Smoked correctly, the money muscle has an inviting look and melt-in-your-mouth flavor when cooked properly. Located opposite of Boston butt bone, this cut features thick cylinder-shaped load bearing cuts known as money muscle or pork collar resembling smaller pork loin with deep strips of fat running throughout it – these strips render during smoking for an exceptional rich and buttery flavor!
Money muscle may not be as tender as other cuts of pork, but it still performs well when slow-cooked for several hours in your smoker. Before adding the pork to the smoker, season with salt and pepper before placing in. Once done, remove from the smoker and brush some BBQ sauce over its surface as an added touch!
After taking out of the smoker, pork butt should be allowed to cool slightly before being divided up into its component parts. Money muscle should be stripped of excess fat before being divided up into six equal sections – however some pitmasters prefer cutting their money muscle further apart than this number.

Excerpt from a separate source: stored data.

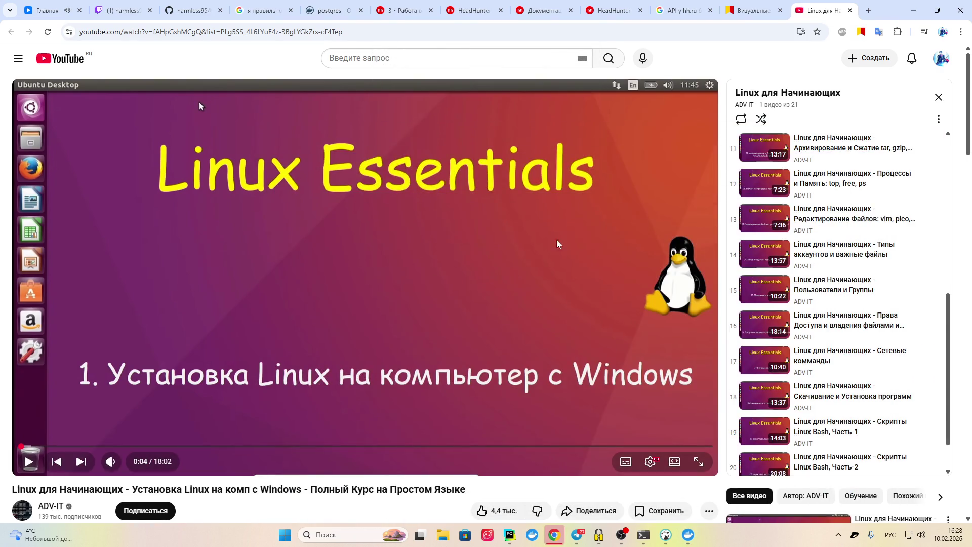
{"action": "scroll", "coordinate": [818, 252], "scroll_direction": "up", "scroll_amount": 7}
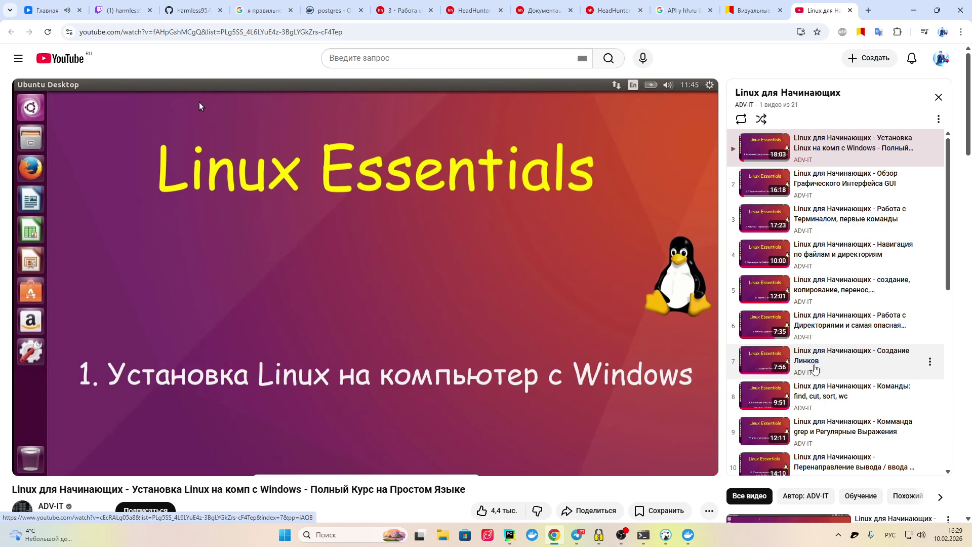
{"action": "mouse_move", "coordinate": [604, 295]}
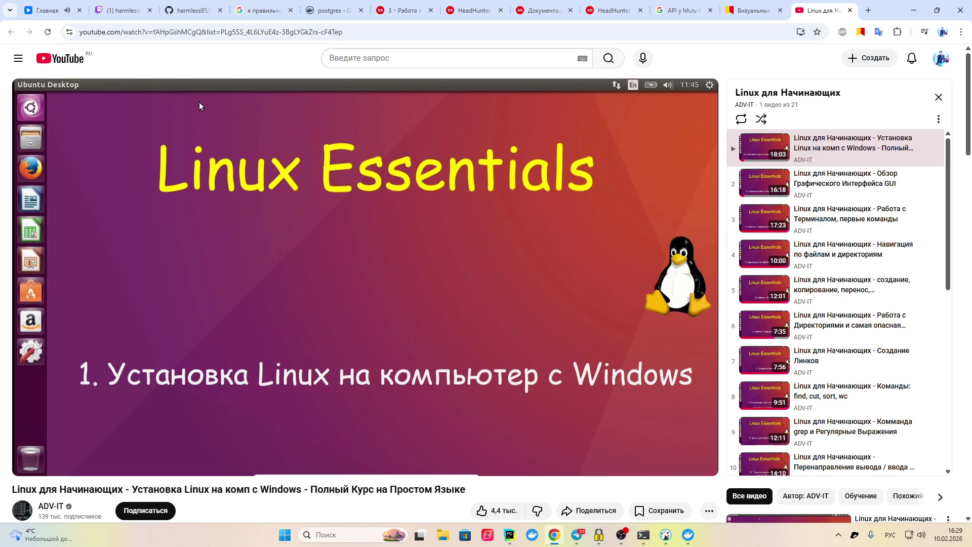
Launch Obsidian from the Start menu
{"action": "left_click", "coordinate": [280, 538]}
{"action": "scroll", "coordinate": [486, 319], "scroll_direction": "down", "scroll_amount": 3}
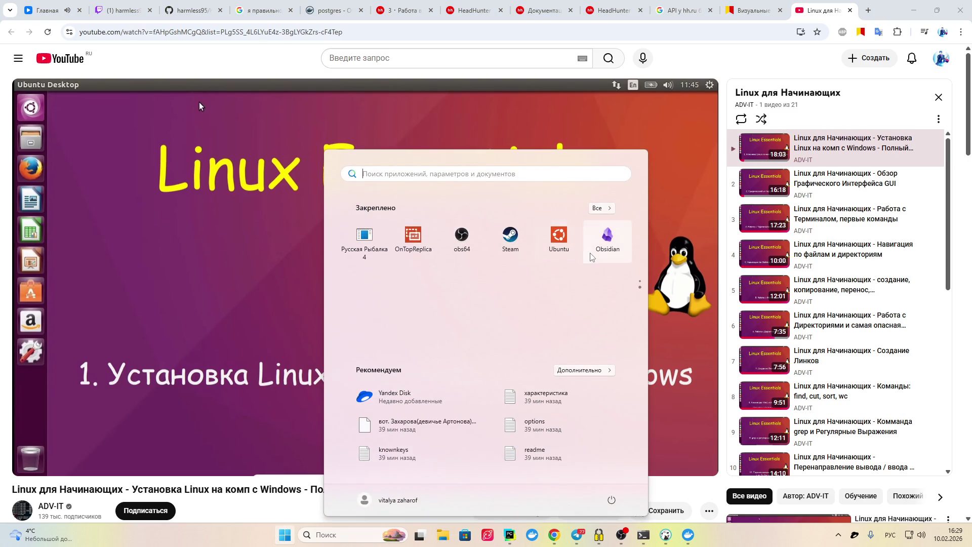
{"action": "left_click", "coordinate": [618, 244]}
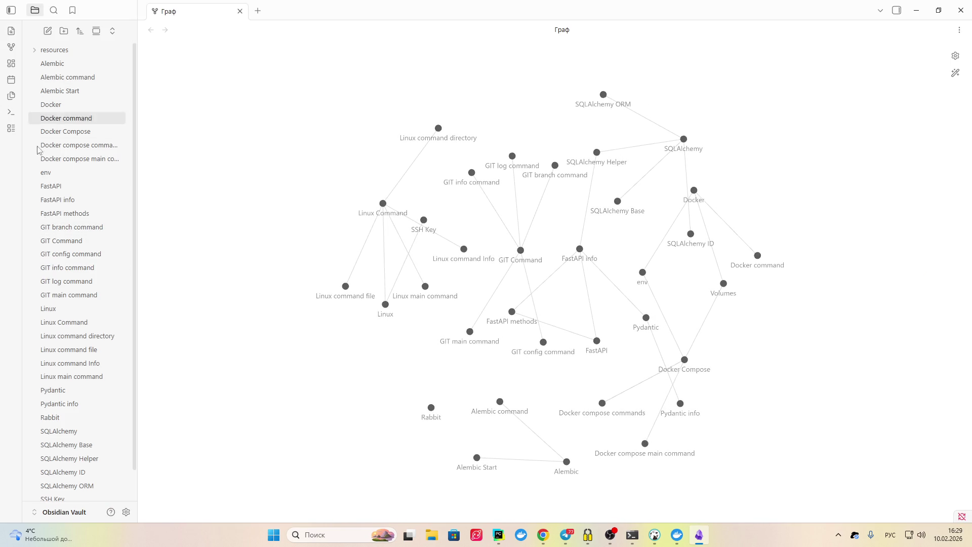
From the graph, browse the Linux Command, Info and main notes, then open Linux command file
{"action": "scroll", "coordinate": [73, 243], "scroll_direction": "down", "scroll_amount": 2}
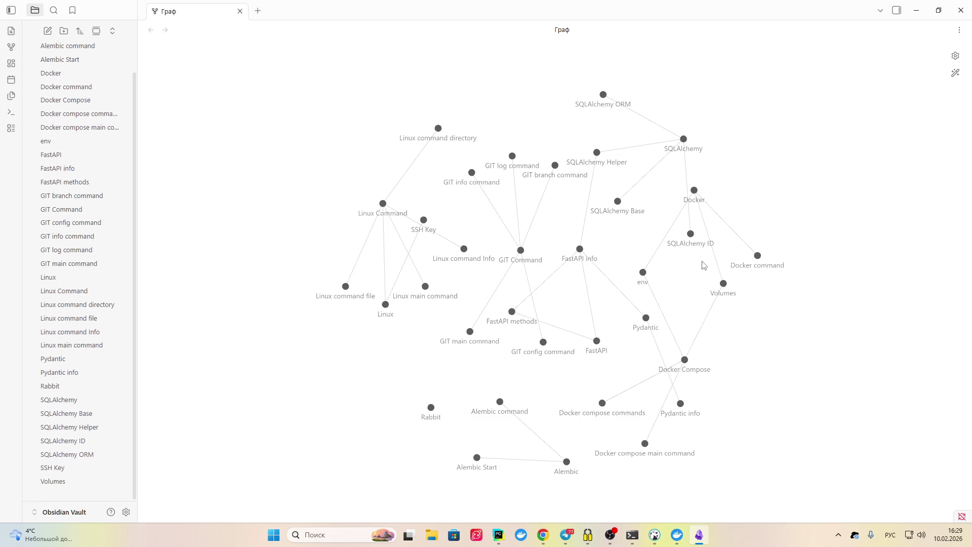
{"action": "scroll", "coordinate": [101, 130], "scroll_direction": "up", "scroll_amount": 2}
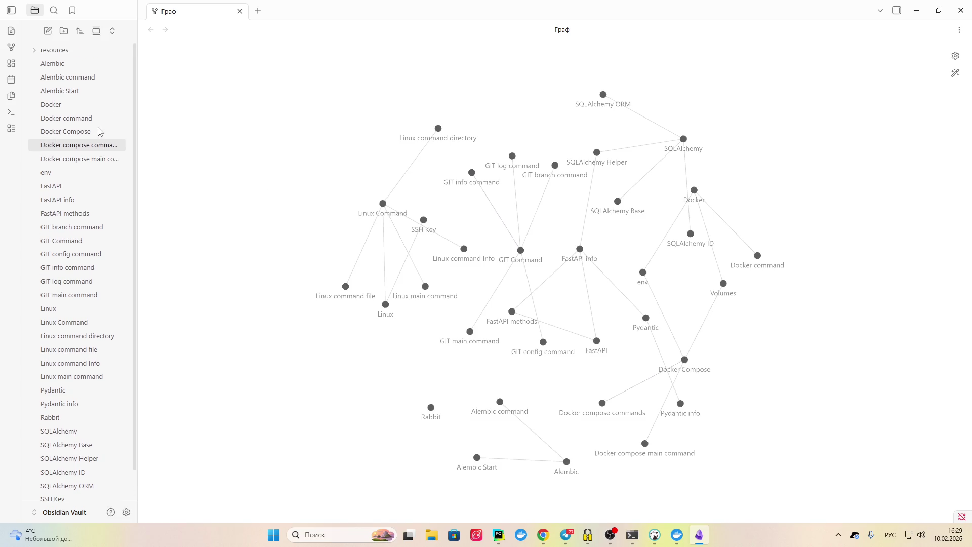
{"action": "left_click", "coordinate": [383, 205]}
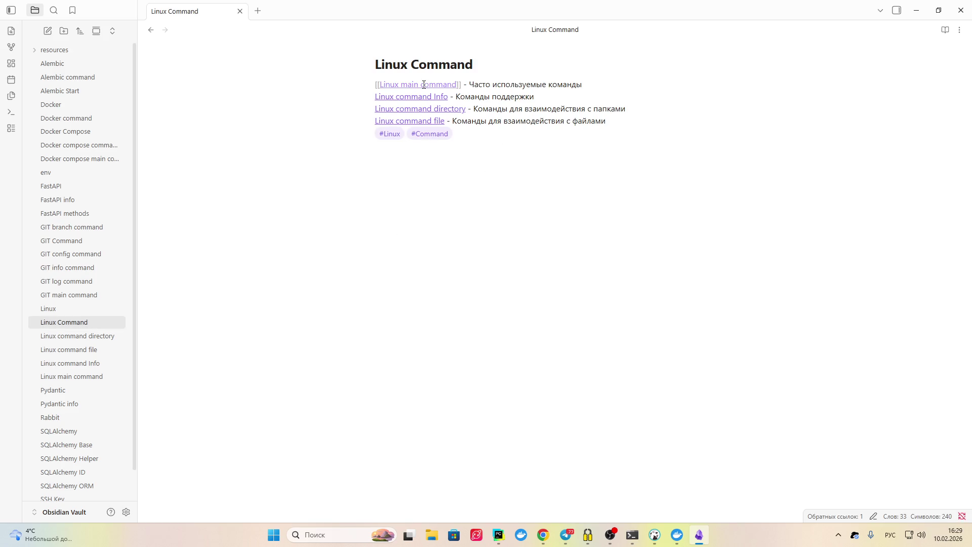
{"action": "left_click", "coordinate": [445, 96]}
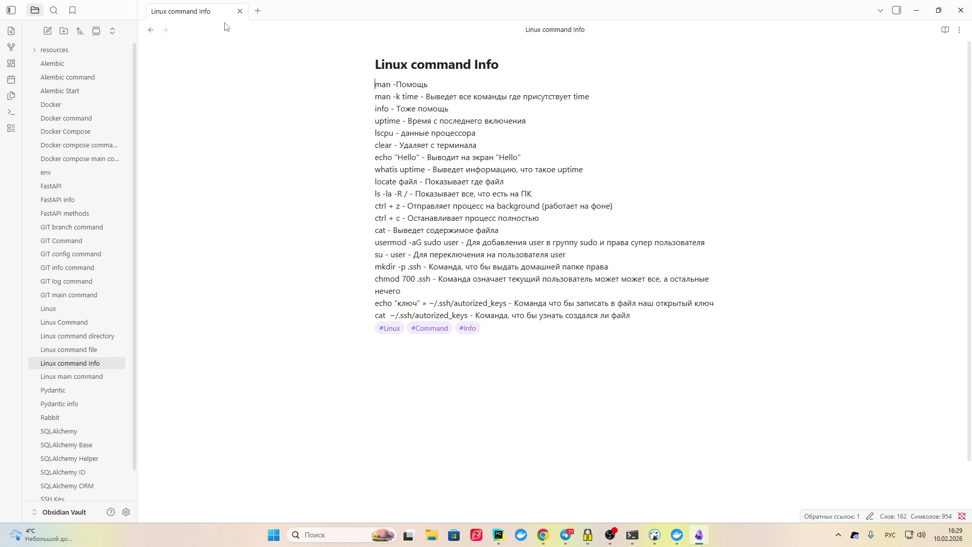
{"action": "left_click", "coordinate": [151, 30]}
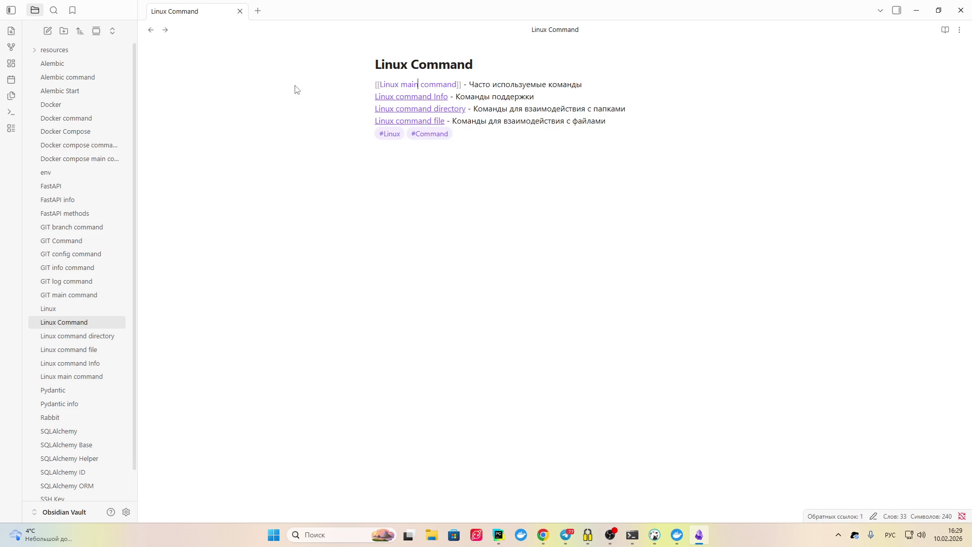
{"action": "left_click", "coordinate": [435, 85]}
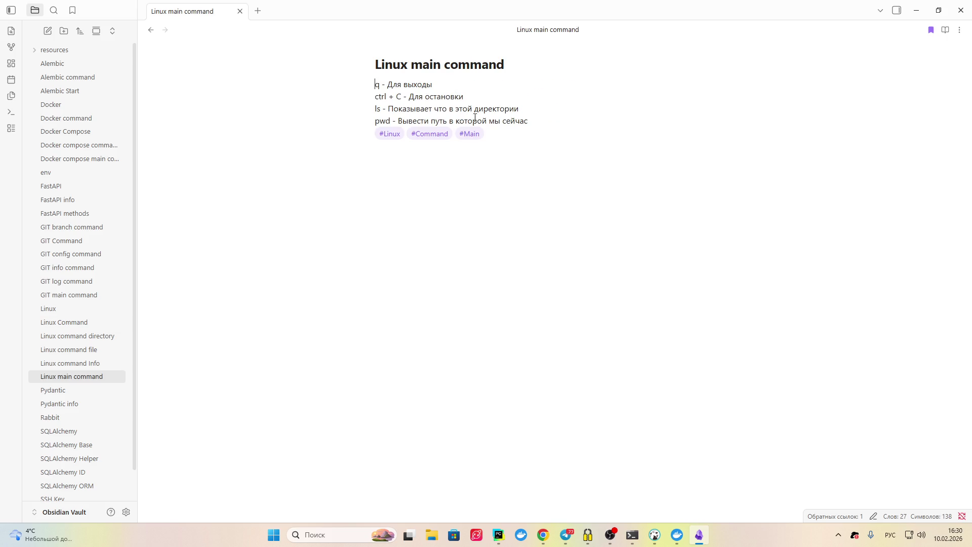
{"action": "left_click", "coordinate": [150, 30]}
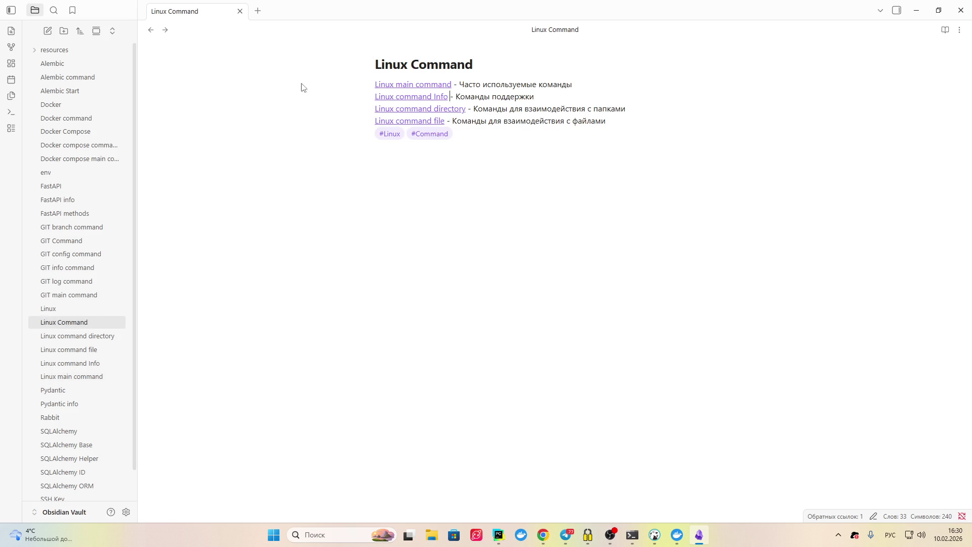
{"action": "left_click", "coordinate": [416, 122]}
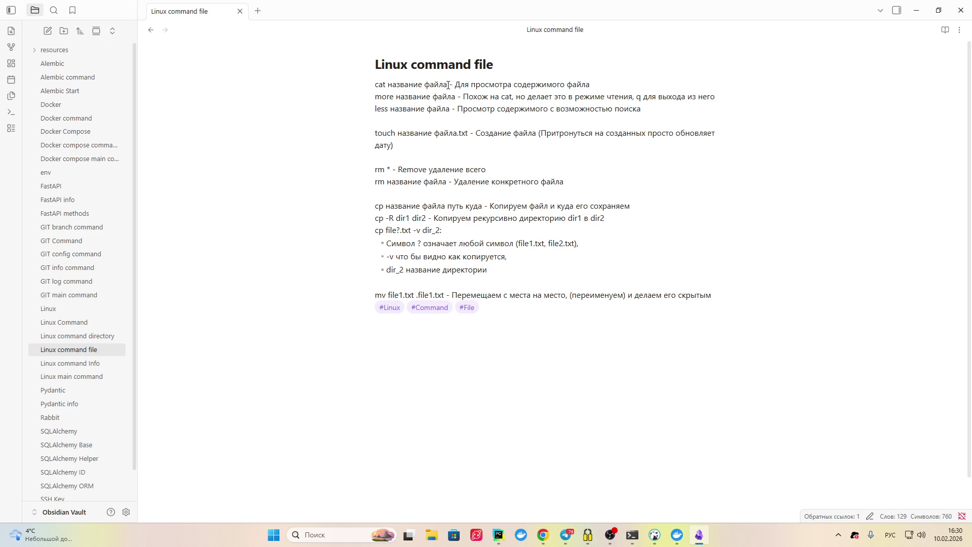
{"action": "left_click_drag", "start_coordinate": [385, 86], "coordinate": [374, 84]}
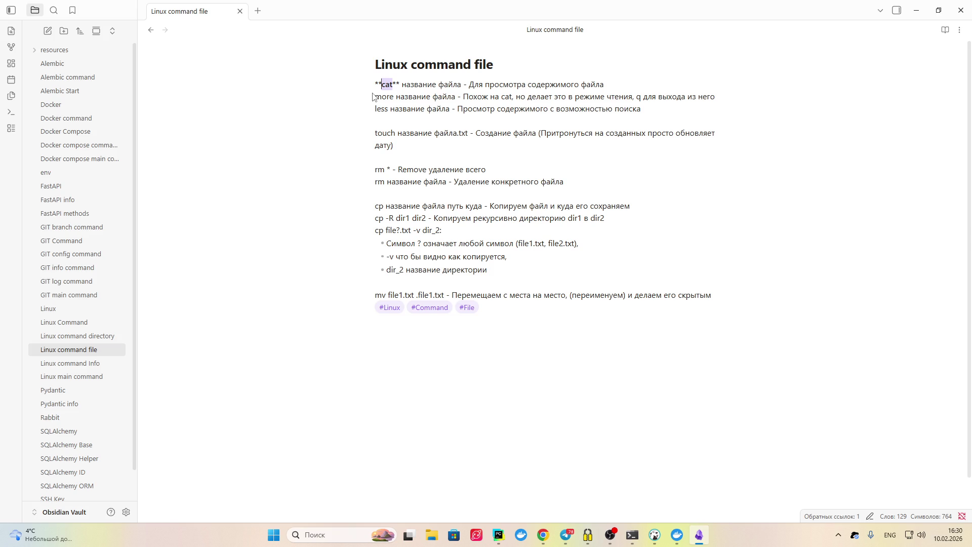
Bold the command names more, less and touch in the note
{"action": "left_click_drag", "start_coordinate": [394, 96], "coordinate": [376, 96]}
{"action": "key", "text": "ctrl+b"}
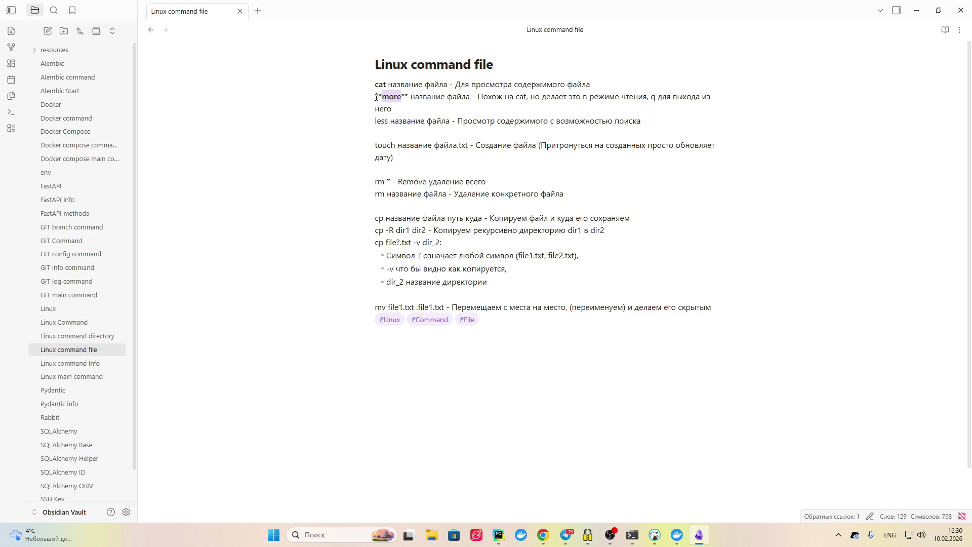
{"action": "left_click", "coordinate": [412, 112]}
{"action": "left_click", "coordinate": [391, 122]}
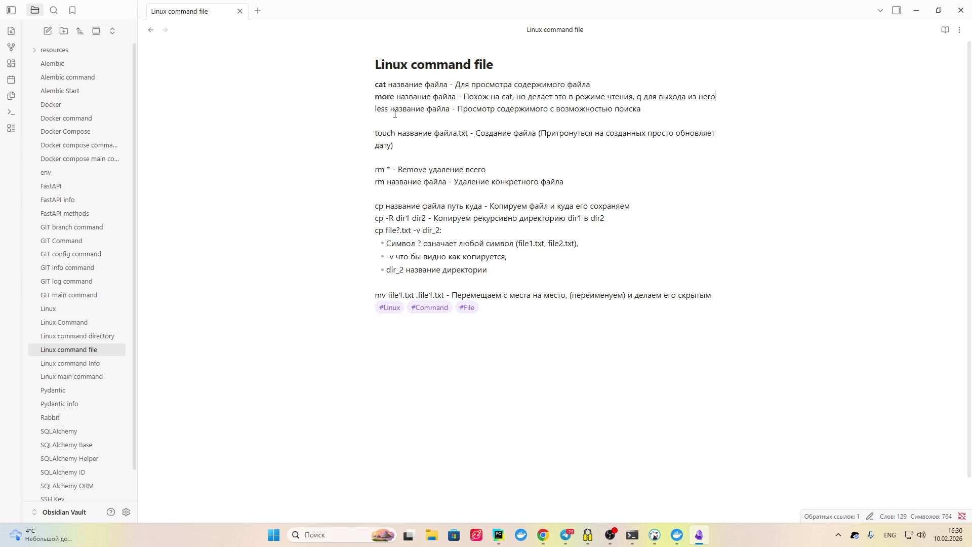
{"action": "left_click_drag", "start_coordinate": [387, 108], "coordinate": [374, 108]}
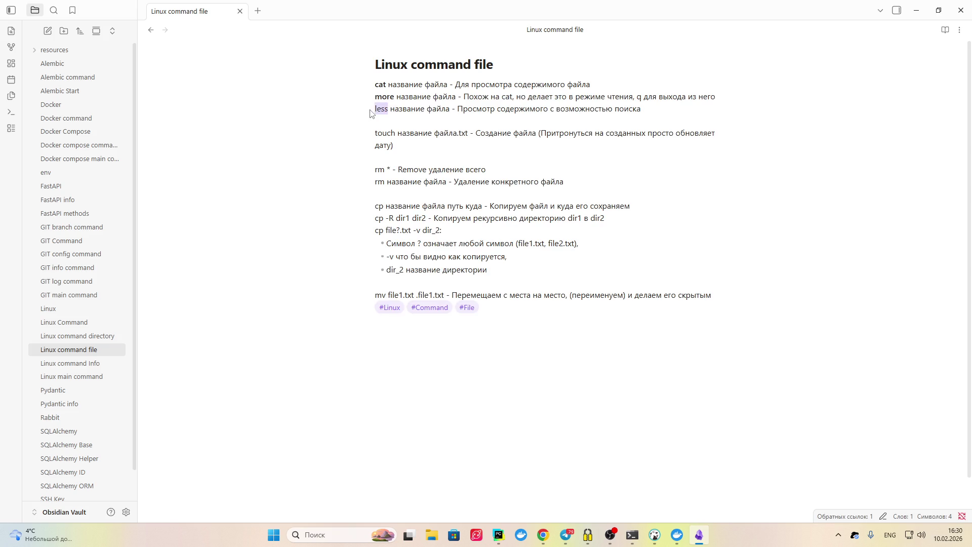
{"action": "key", "text": "ctrl+b"}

Once muscles have been cut into slices, they should be wrapped in aluminum foil and secured with a heavy towel for hot holding in a cooler. After about an hour has passed, these wrappings can be removed and your meat will be ready to serve!
Though this technique is used by competitive chefs, backyard barbecuers don’t necessarily need to do it themselves – most likely no one will even notice! Most likely no one will even remember taking extra steps to separate this meat before serving it separately.